● PROBLEM
Could you rewrite the entries below with "Inspiration" changed to "Idéer" and everything else left unchanged?

● LISTED ENTRIES
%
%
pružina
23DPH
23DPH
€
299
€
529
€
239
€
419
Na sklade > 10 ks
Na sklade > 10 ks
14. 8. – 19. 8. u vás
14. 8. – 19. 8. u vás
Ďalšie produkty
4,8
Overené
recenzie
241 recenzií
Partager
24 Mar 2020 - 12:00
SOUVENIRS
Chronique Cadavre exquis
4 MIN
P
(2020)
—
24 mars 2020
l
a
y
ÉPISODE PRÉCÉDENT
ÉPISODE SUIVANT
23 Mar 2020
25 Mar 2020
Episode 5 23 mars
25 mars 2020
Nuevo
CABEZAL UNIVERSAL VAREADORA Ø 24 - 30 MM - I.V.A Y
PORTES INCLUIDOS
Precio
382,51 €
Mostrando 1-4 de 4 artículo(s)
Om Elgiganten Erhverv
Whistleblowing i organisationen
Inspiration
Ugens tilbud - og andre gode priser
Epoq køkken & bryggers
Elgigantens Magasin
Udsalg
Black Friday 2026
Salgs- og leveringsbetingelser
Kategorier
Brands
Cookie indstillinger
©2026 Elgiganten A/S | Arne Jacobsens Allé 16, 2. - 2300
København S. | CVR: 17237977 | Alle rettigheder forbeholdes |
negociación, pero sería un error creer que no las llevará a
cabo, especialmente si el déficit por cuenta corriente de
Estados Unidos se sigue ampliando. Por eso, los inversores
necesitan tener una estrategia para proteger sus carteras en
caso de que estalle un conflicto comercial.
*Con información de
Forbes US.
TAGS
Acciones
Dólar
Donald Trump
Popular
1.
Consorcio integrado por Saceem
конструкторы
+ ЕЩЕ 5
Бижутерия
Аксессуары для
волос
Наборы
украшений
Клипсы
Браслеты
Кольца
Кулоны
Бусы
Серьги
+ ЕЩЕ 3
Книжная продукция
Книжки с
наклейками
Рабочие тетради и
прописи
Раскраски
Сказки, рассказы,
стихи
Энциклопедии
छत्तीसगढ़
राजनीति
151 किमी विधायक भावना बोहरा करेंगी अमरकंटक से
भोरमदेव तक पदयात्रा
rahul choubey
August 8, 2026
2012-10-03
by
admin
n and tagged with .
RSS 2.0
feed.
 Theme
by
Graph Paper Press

● OUTPUT FOR THIS TASK
%
%
pružina
23DPH
23DPH
€
299
€
529
€
239
€
419
Na sklade > 10 ks
Na sklade > 10 ks
14. 8. – 19. 8. u vás
14. 8. – 19. 8. u vás
Ďalšie produkty
4,8
Overené
recenzie
241 recenzií
Partager
24 Mar 2020 - 12:00
SOUVENIRS
Chronique Cadavre exquis
4 MIN
P
(2020)
—
24 mars 2020
l
a
y
ÉPISODE PRÉCÉDENT
ÉPISODE SUIVANT
23 Mar 2020
25 Mar 2020
Episode 5 23 mars
25 mars 2020
Nuevo
CABEZAL UNIVERSAL VAREADORA Ø 24 - 30 MM - I.V.A Y
PORTES INCLUIDOS
Precio
382,51 €
Mostrando 1-4 de 4 artículo(s)
Om Elgiganten Erhverv
Whistleblowing i organisationen
Idéer
Ugens tilbud - og andre gode priser
Epoq køkken & bryggers
Elgigantens Magasin
Udsalg
Black Friday 2026
Salgs- og leveringsbetingelser
Kategorier
Brands
Cookie indstillinger
©2026 Elgiganten A/S | Arne Jacobsens Allé 16, 2. - 2300
København S. | CVR: 17237977 | Alle rettigheder forbeholdes |
negociación, pero sería un error creer que no las llevará a
cabo, especialmente si el déficit por cuenta corriente de
Estados Unidos se sigue ampliando. Por eso, los inversores
necesitan tener una estrategia para proteger sus carteras en
caso de que estalle un conflicto comercial.
*Con información de
Forbes US.
TAGS
Acciones
Dólar
Donald Trump
Popular
1.
Consorcio integrado por Saceem
конструкторы
+ ЕЩЕ 5
Бижутерия
Аксессуары для
волос
Наборы
украшений
Клипсы
Браслеты
Кольца
Кулоны
Бусы
Серьги
+ ЕЩЕ 3
Книжная продукция
Книжки с
наклейками
Рабочие тетради и
прописи
Раскраски
Сказки, рассказы,
стихи
Энциклопедии
छत्तीसगढ़
राजनीति
151 किमी विधायक भावना बोहरा करेंगी अमरकंटक से
भोरमदेव तक पदयात्रा
rahul choubey
August 8, 2026
2012-10-03
by
admin
n and tagged with .
RSS 2.0
feed.
 Theme
by
Graph Paper Press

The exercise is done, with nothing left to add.